Plaintiff General Motors Acceptance Corporation (hereinafter called GMAC) appeals from a judgment for defendant Kyle in the sum of $2,643, the value of an
*105
automobile, on Kyle’s counterclaim in GMAC’s action for specific recovery of the vehicle or its market value. Kyle was the defaulting purchaser of the automobile under a contract of conditional sale with Milliken Chevrolet, Inc. Such contract did not comply with the requirements of subdivision (a) of section 2982 of the Civil Code.
1
The seller assigned the conditional sale contract to GMAC. Disposition of GMAC’s appeal turns upon the legislative purpose in regulating conditional sales of motor vehicles by section 2982. As we said when we first considered subdivision (a) of the section in
Carter
v.
Seaboard Finance Co.
(1949),
On December 21, 1956, Kyle and Milliken executed the conditional sale contract. The transaction violated subdivision (a) of section 2982 of the Civil Code, supra, footnote 1, in the following respects: The copy delivered to Kyle was not signed by an authorized representative of the corporate seller; the recited cash down payment was $787.47, but the actual cash down payment to Milliken was $285; the contract did not recite a “description and itemization of amounts . . . which will actually be paid by the seller . . .to any public officer as fees in connection with the transaction, which are included in the contract balance,” but rather stated, “Fees Paid : Registration and Transfer $_, Other $_ $54.00.”
On an undisclosed date, by a writing which is not in evidence, Milliken assigned the conditional sale contract to GMAC. Kyle paid GMAC two monthly instalments pursuant to the contract, then defaulted. On April 30, 1957, Kyle’s attorney wrote Milliken and GMAC that the contract is “void” because of specified violations of section 2982-; that Kyle “tendered this automobile back to Milliken Chevrolet several months ago and . . . tender was refused”; and that Kyle therefore would make no more payments and would not permit repossession of the car.
GMAC brought this action to recover the vehicle or its reasonable value and damages for its detention, obtained possession of the car (through the municipal court marshal) by the provisional remedy of claim and delivery, and sold it to a third person. Kyle answered and counterclaimed for damages “because of the repossession of said automobile.”
The trial court determined that because of the above stated violations of section 2982 the conditional sale contract was “void” and GMAC “had no rights thereunder and had no right to repossess said automobile by means of this action, or *107 otherwise”; that Kyle had “the right to possession” of the automobile. The court awarded Kyle $2,643, the stipulated value of the car at the time GMAC obtained possession of it by the claim and delivery remedy. That the trial court was of the opinion that the vehicle should be forfeited to the conditional purchaser is clear from its statement, at the time it announced judgment, that “The parties agree that the automobile in question was sold by the repossessing party, and that return of the automobile cannot now be had. . . . Accordingly, the judgment of the Court will necessarily be for the value of the automobile at the time ... of the taking in this claim and delivery proceeding.”

++++++++++

OBJECTIVE: From the court opinion above, write out word for word the passage that opens with the words containing "Plaintiff General Motors" and closes with "the Civil Code.".

DATA RECORDS:
++++++++++

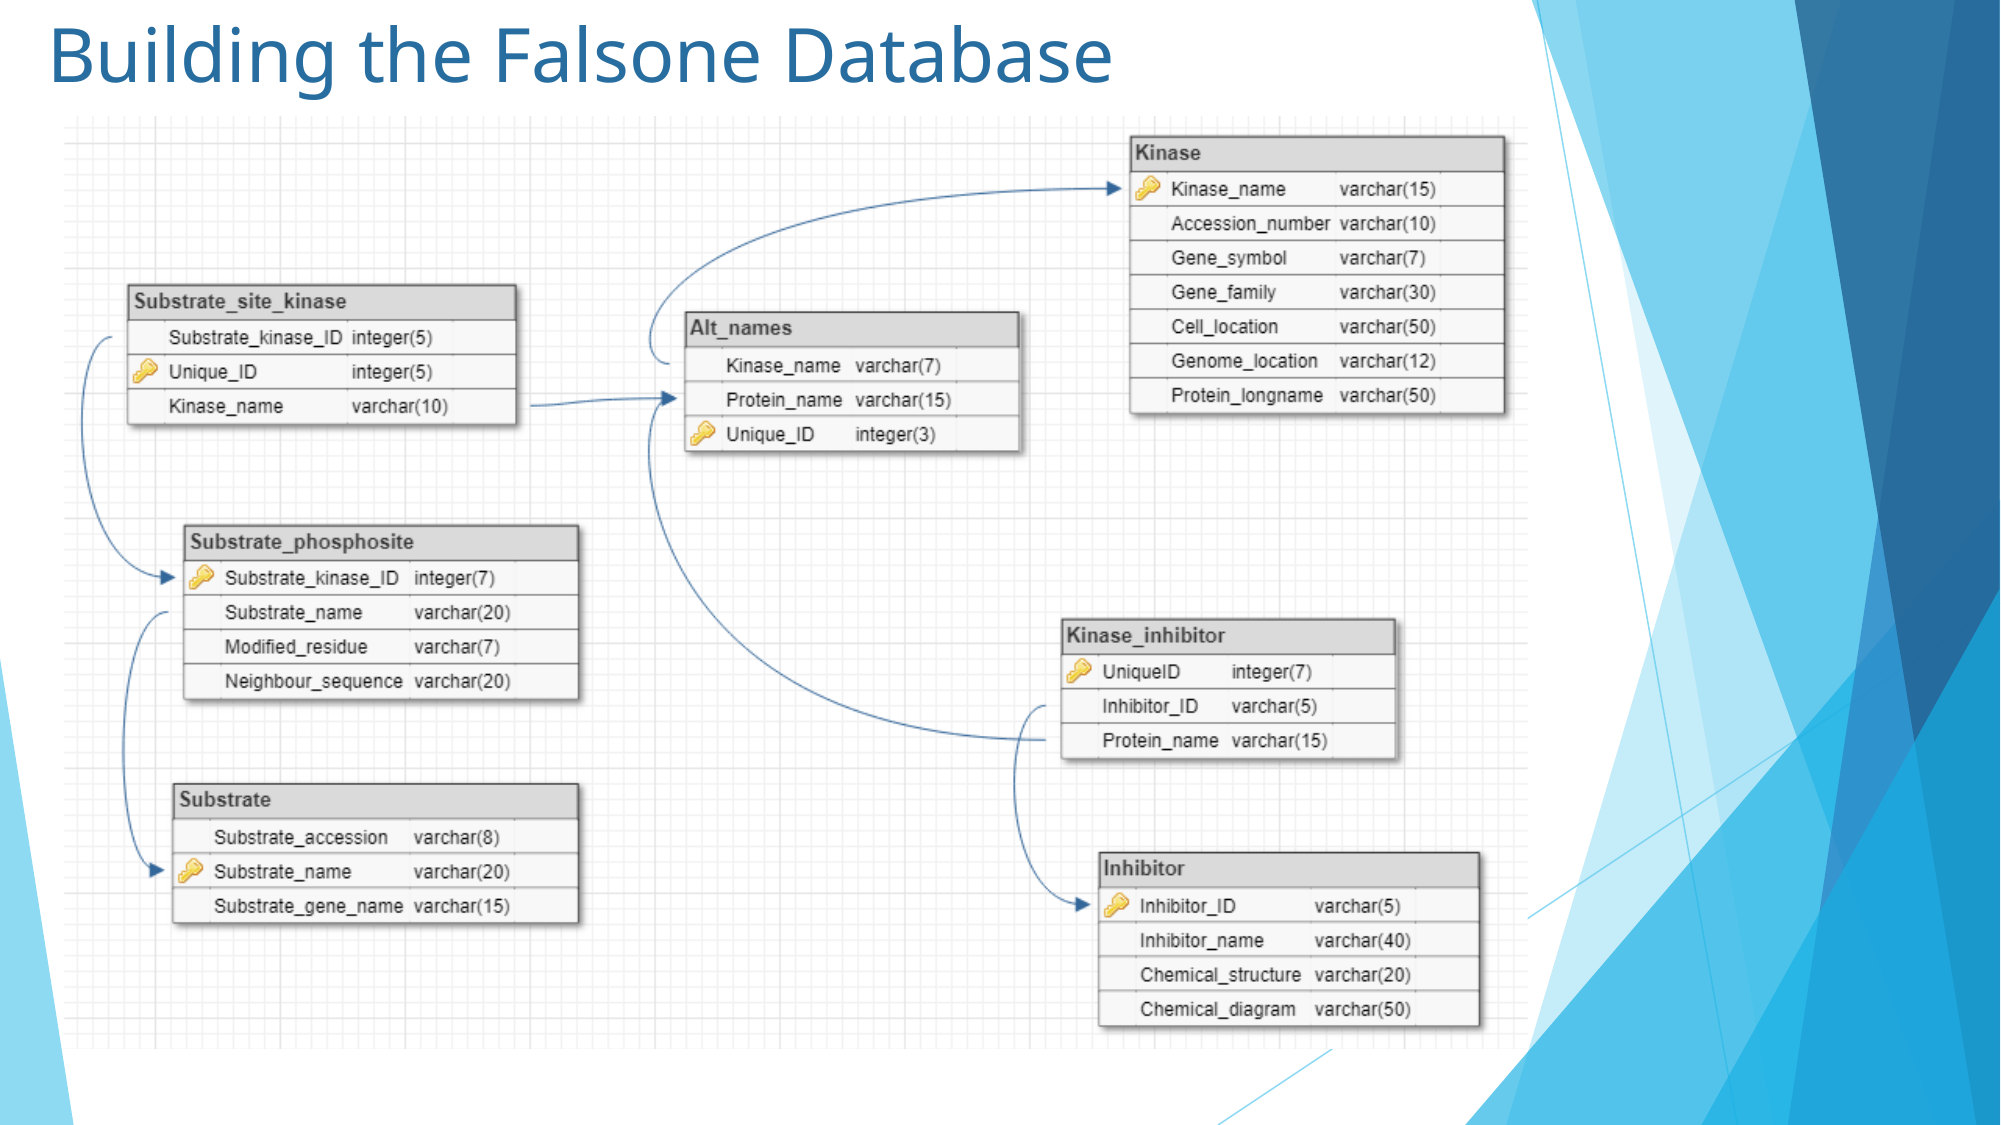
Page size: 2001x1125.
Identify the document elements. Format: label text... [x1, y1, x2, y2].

++++++++++

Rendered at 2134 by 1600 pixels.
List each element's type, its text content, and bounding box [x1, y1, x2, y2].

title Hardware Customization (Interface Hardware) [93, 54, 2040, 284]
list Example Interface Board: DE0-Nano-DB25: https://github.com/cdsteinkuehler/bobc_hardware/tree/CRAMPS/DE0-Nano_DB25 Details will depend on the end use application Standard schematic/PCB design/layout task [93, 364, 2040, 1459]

++++++++++

OUTPUT FOR THIS EXERCISE:
Plaintiff General Motors Acceptance Corporation (hereinafter called GMAC) appeals from a judgment for defendant Kyle in the sum of $2,643, the value of an
*105
automobile, on Kyle’s counterclaim in GMAC’s action for specific recovery of the vehicle or its market value. Kyle was the defaulting purchaser of the automobile under a contract of conditional sale with Milliken Chevrolet, Inc. Such contract did not comply with the requirements of subdivision (a) of section 2982 of the Civil Code.